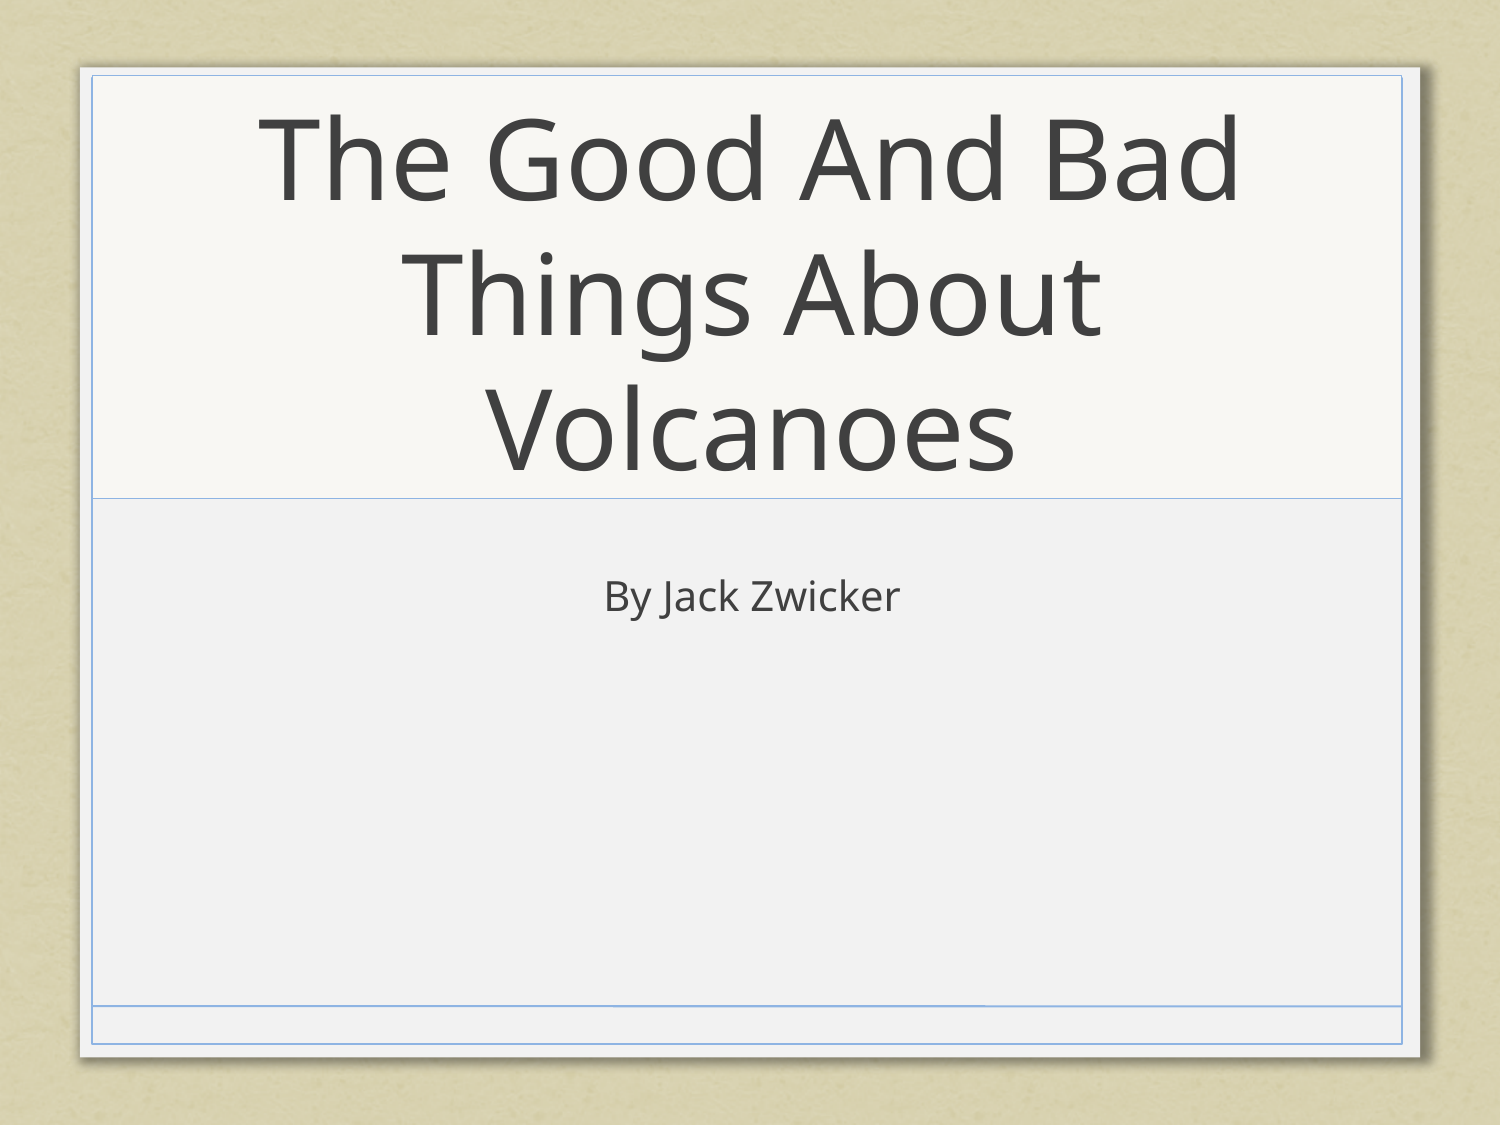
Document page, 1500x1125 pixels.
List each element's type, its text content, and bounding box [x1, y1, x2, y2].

title The Good And Bad Things About Volcanoes [150, 184, 1355, 500]
subtitle By Jack Zwicker [150, 562, 1355, 850]
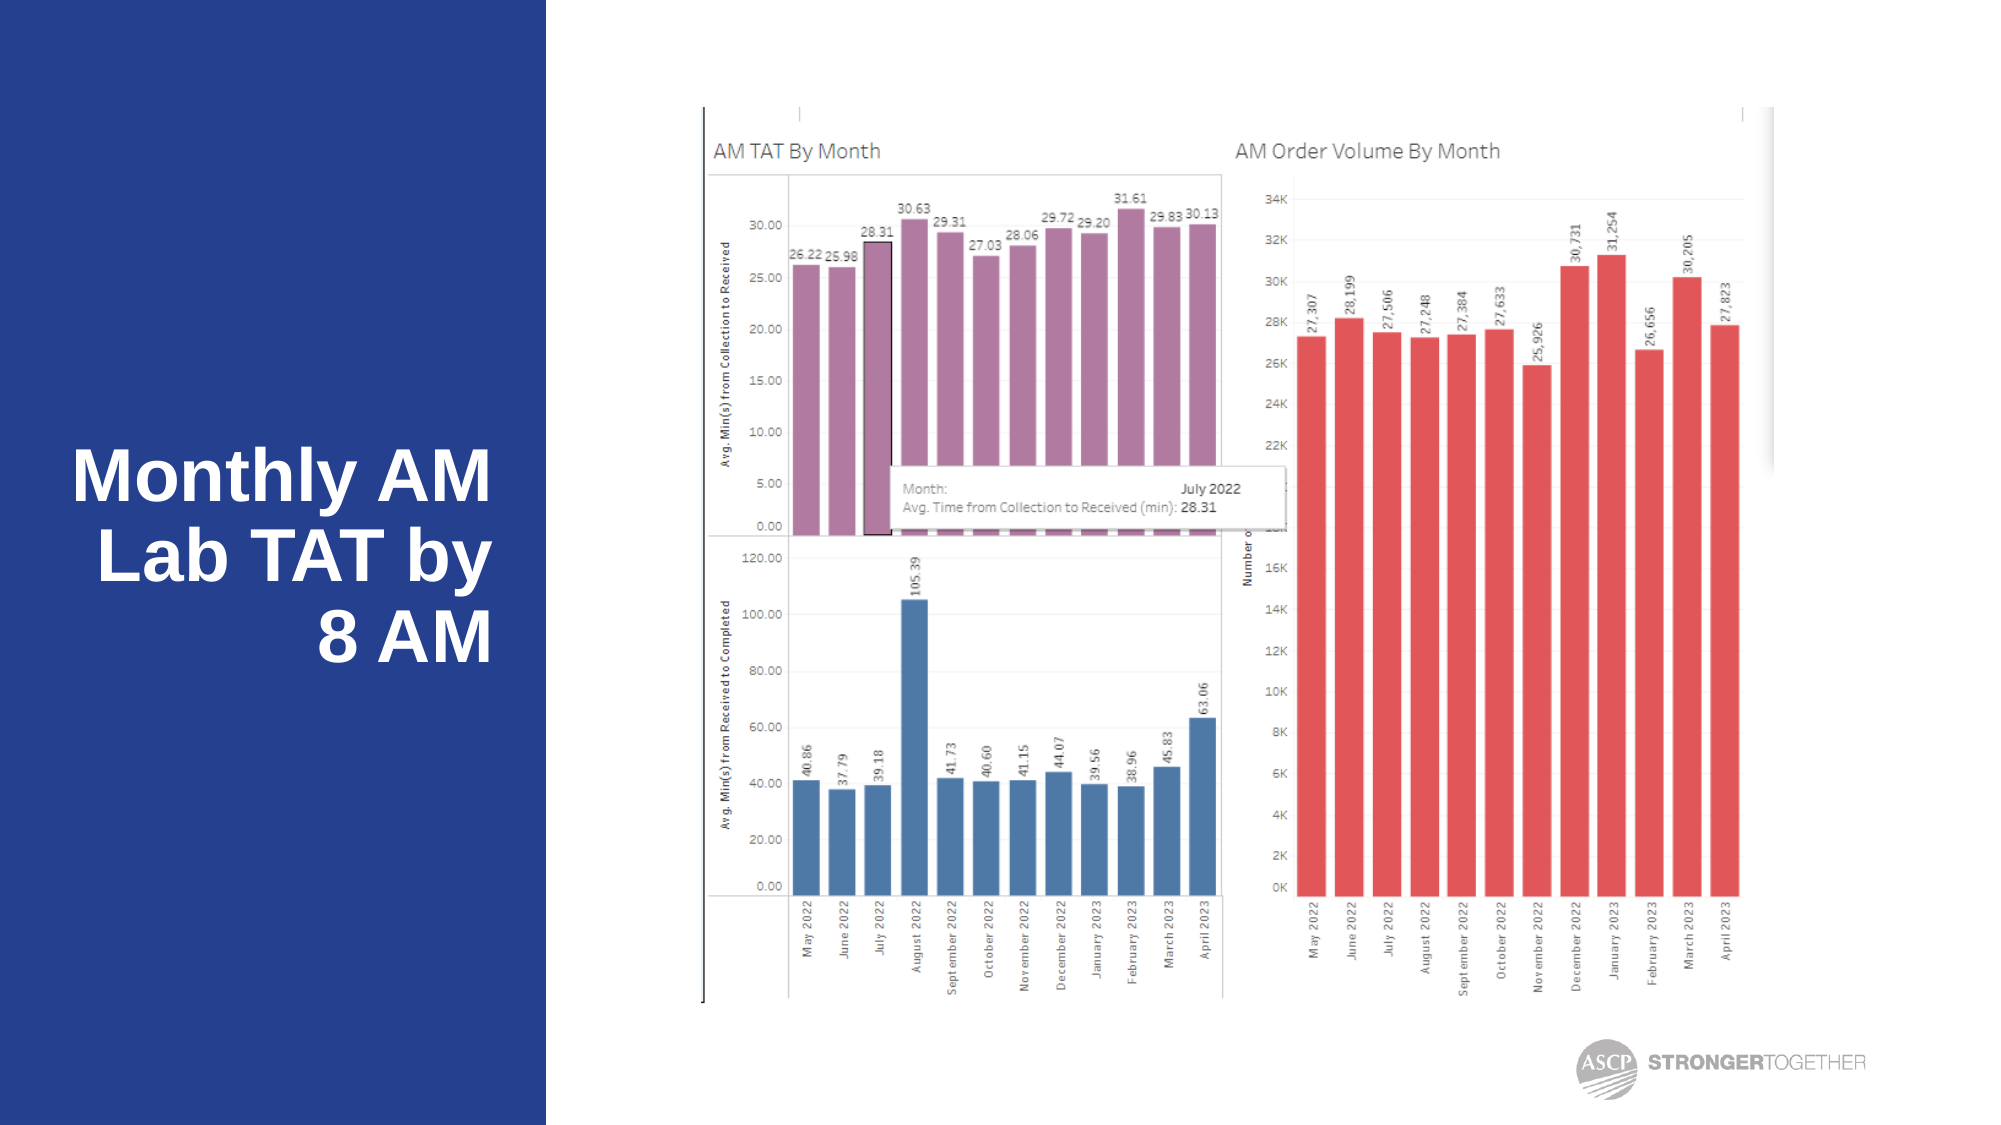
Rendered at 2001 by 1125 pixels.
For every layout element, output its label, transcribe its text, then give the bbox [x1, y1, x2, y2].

picture [1576, 1039, 1866, 1100]
title Monthly AM Lab TAT by 8 AM [37, 448, 509, 667]
picture [700, 106, 1774, 1008]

----------

REQUEST » Take the line that contains "Rendered at 2001 by 1125 pixels." and every line after it to the end of the entries above, and reproduce them exactly.

REPLY TO THE EXERCISE »
Rendered at 2001 by 1125 pixels.
For every layout element, output its label, transcribe its text, then give the bbox [x1, y1, x2, y2].

picture [1576, 1039, 1866, 1100]
title Monthly AM Lab TAT by 8 AM [37, 448, 509, 667]
picture [700, 106, 1774, 1008]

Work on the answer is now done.